Document
────────────────
With a total of 1,200 visual effects shots in “Blade Runner 2049” — that comes out to 1:45 of the movie’s total running time of 2:43 — Oscar-winning VFX supervisor John Nelson and his team logged in major hours to go a step beyond the 1982 original movie’s legendary sci-fi look.

But there was a particular scene in the movie that Nelson and director Denis Villeneuve paid special attention to — and it has led to Oscar nominations for the movie.

Toward the end of the movie when Deckard (Harrison Ford) meets Niander Wallace (Jared Leto), he is offered something very near and dear to him in exchange for information on where Wallace can find the only known child replicant. From the shadows appears Rachael, played by actress Sean Young, the beautiful replicant who is also Deckard’s love interest in the original movie. For the “2049” scene, Rachael looks like she hasn’t aged a day from when we saw her in the original movie, and that’s because Nelson and his team pulled off a flawless CGI version of Young to bring back the character for the sequel.
────────────────
Dataset extract
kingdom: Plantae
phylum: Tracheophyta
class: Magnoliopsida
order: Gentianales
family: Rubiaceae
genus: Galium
────────────────
What you should do
Which actress played Rachael, according to the article on the visual effects of "Blade Runner 2049"?

Response to this exercise
Sean Young